Downstairs Sports Bar to lose liquor license

After negotiating with Whitewater City Attorney Wallace McDonnell, Downstairs Sports Bar owner Robert Sweet has agreed to the non-renewal of his “Class B” beer and liquor alcohol license.

The Alcohol Licensing Review Committee, made up of common council members Jim Olsen, Lynn Binnie and Stephanie Abbott, reviewed the agreement and presented it to the common council last night.

The council then unanimously approved the agreement with a 6-0 vote due to the absence of Abbott.

The Downstairs Sports Bar. Photo by Daniel Sheldon.

According to the agreement, the Downstairs Sports Bar, located at 204 W. Main St., was cited seven times for allowing underage persons on its premises since May 27, 2011. The agreement also said McDonnell and Police Chief Lisa Otterbacher intended to bring forward a request to the council to suspend, revoke or non-renew Sweet’s license.

“The quick answer is that [Sweet has] had seven citations within the last year for underage persons on premises,” McDonnell said about why he requested the non-renewal of the license.

Sweet had no comment on the current situation.

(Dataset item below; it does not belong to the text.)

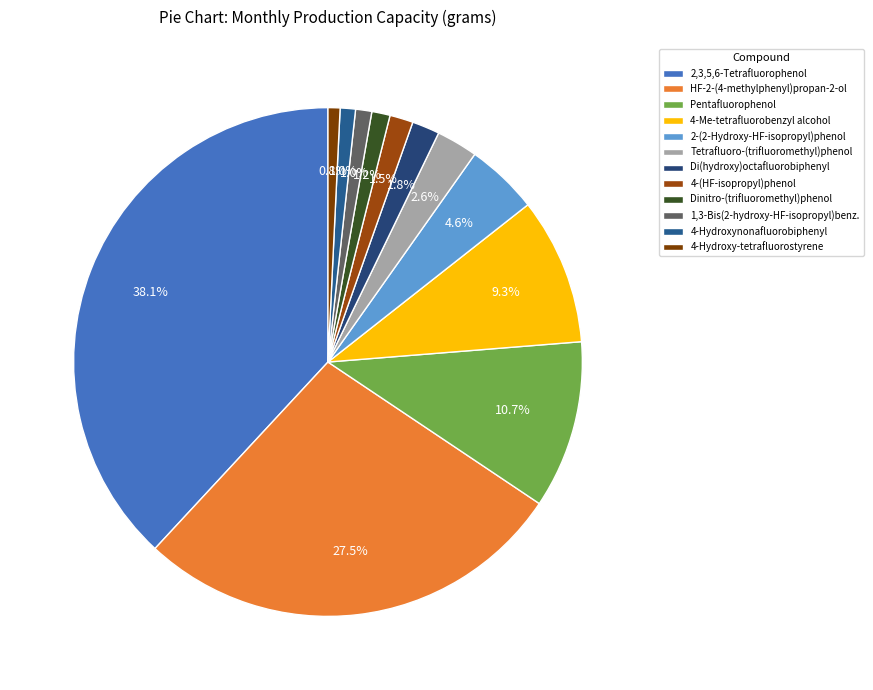

To the nearest percent, what portion does 4-Hydroxynonafluorobiphenyl represent?

1%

Council President Patrick Singer said the council immediately approved the motion presented to them by the committee because they trust its judgment.

The license will be non-renewed beginning in June and will not be allowed renewal for the months of July and August. However, Sweet can renew his license in September if the following conditions are met after inspection from the Whitewater Police Department:

• Digital video cameras have to be mounted to cover the entire premises.

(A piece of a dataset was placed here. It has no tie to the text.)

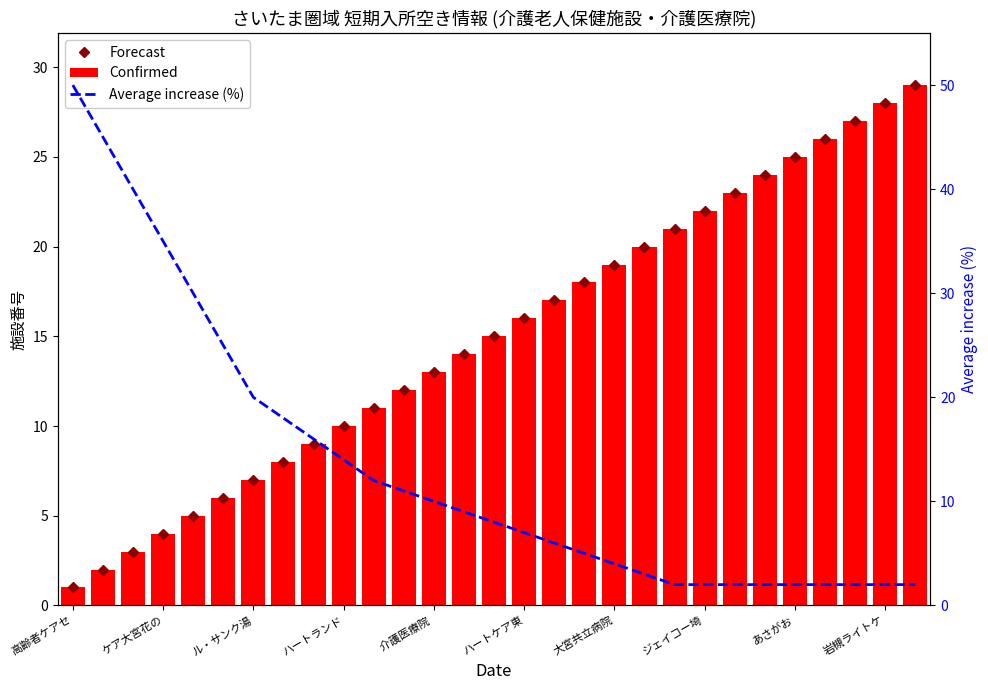

Which series has the widest spread of values?

Average increase (%)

• The bar may not sell, dispense or give away alcohol to persons under the influence of alcohol or other drugs that render them incapable of safely driving; the bar will produce written training and policy manuals

• The bar has to check the Consolidated Court Automation Program (CCAP) record of the person they are hiring before hiring any bartender or bouncer

• The bar will require every patron who appears under the age of 30 to show an official I.D. card and to swipe the card through an electronic device to determine the I.D. valid.

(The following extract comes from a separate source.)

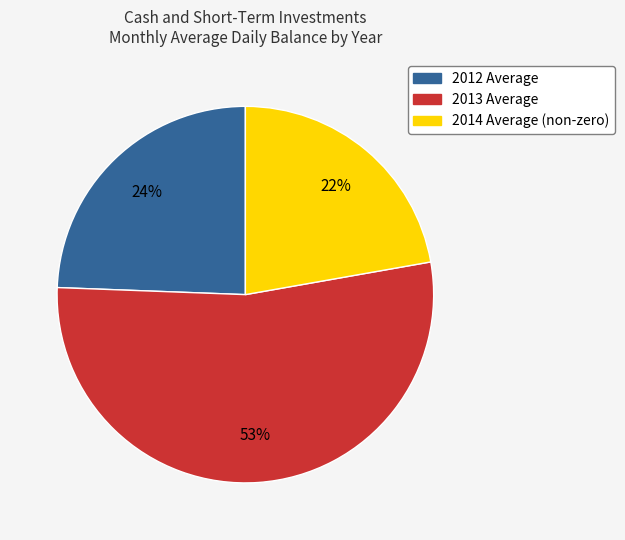

To the nearest percent, what is the average slice percentage?

33%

The agreement does not prohibit the Downstairs Sports Bar from being open during the months of June, July and August for non-alcohol related business, the agreement said.

In a memorandum from Sweet’s attorney Rick Petri, Petri stated the Downstairs Sports Bar has held its alcohol beverage license for approximately 13 years and until recently, appears to have had a good record with no prior suspensions, revocations or non-renewals.

“In none of the seven citation situations identified above was Bob Sweet the individual who checked the identification of those attempting to enter,” the memo said in defense of Sweet. “They were employees who apparently were not scrupulous in their review of the identification of the individuals for which the citations were subsequently issued.”

Abbott said the police department and Otterbacher have the ability to make a suggestion but everything lies in the hands of the committee and council.

Otterbacher agreed.

“Anything where there is a number of violations, once we hit a couple, then we can bring it up to the Alcohol Licensing Committee,” Otterbacher said. “We can only inform them.”